* _Data provided_
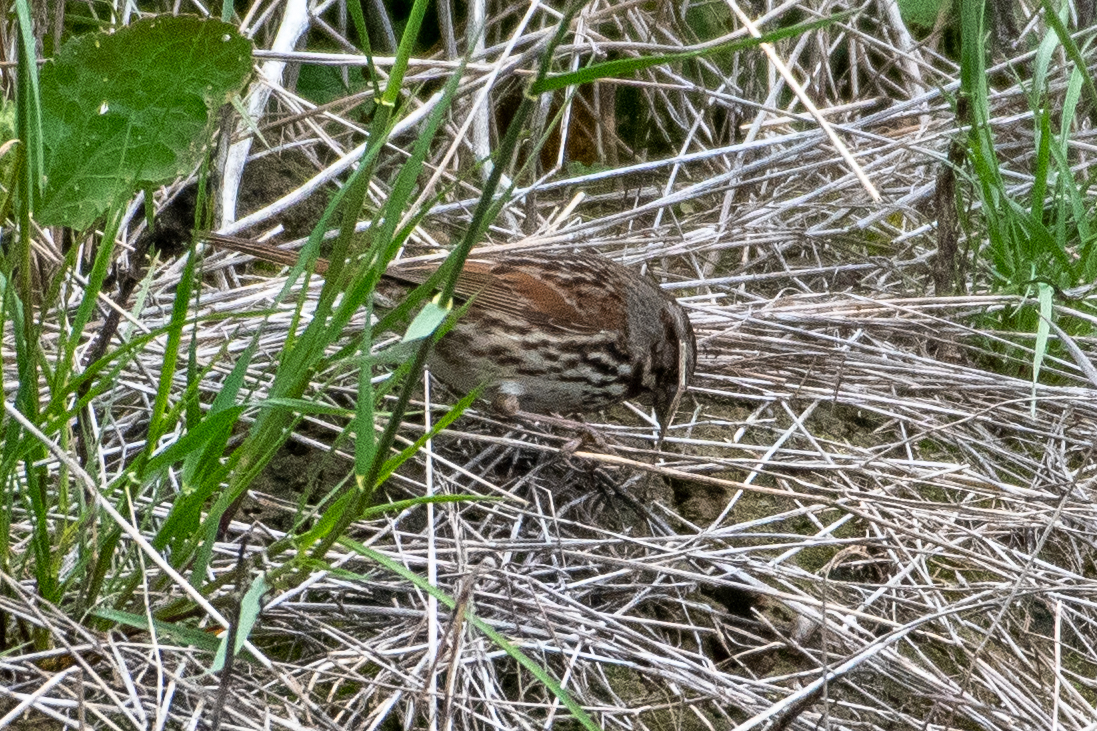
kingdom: Animalia
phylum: Chordata
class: Aves
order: Passeriformes
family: Passerellidae
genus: Melospiza
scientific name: Melospiza melodia
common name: Song sparrow
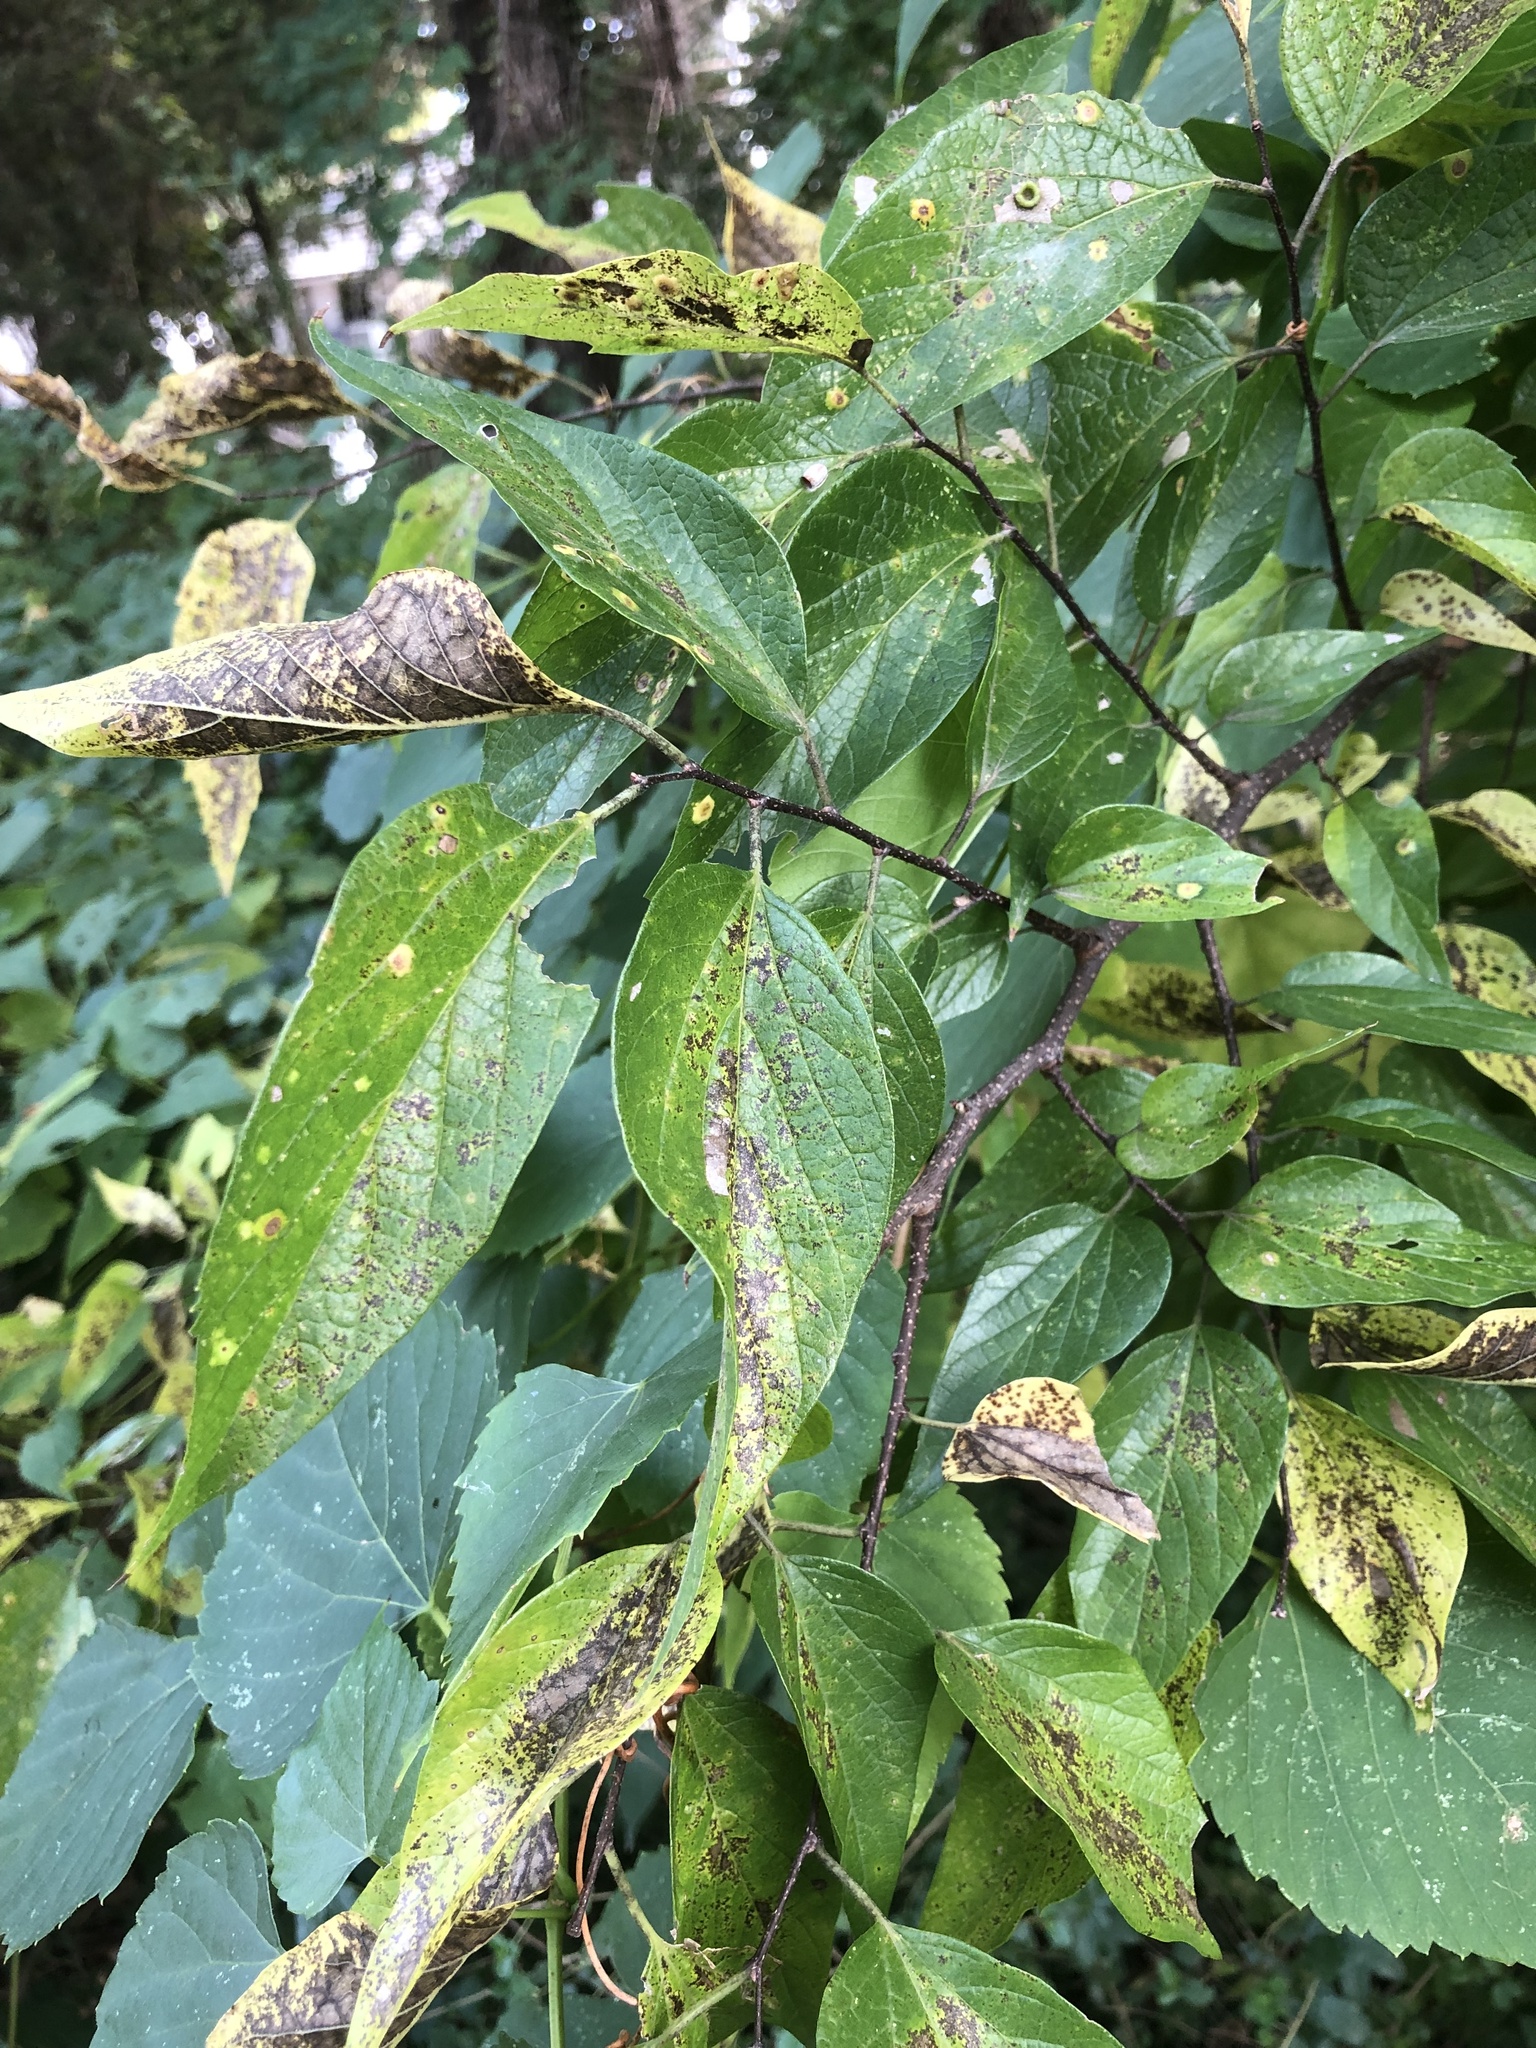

* _What to do_
Reproduce the text lines of every record above verbatim, in their original order, and leave out the pictures.

* _The answer_
kingdom: Animalia
phylum: Chordata
class: Aves
order: Passeriformes
family: Passerellidae
genus: Melospiza
scientific name: Melospiza melodia
common name: Song sparrow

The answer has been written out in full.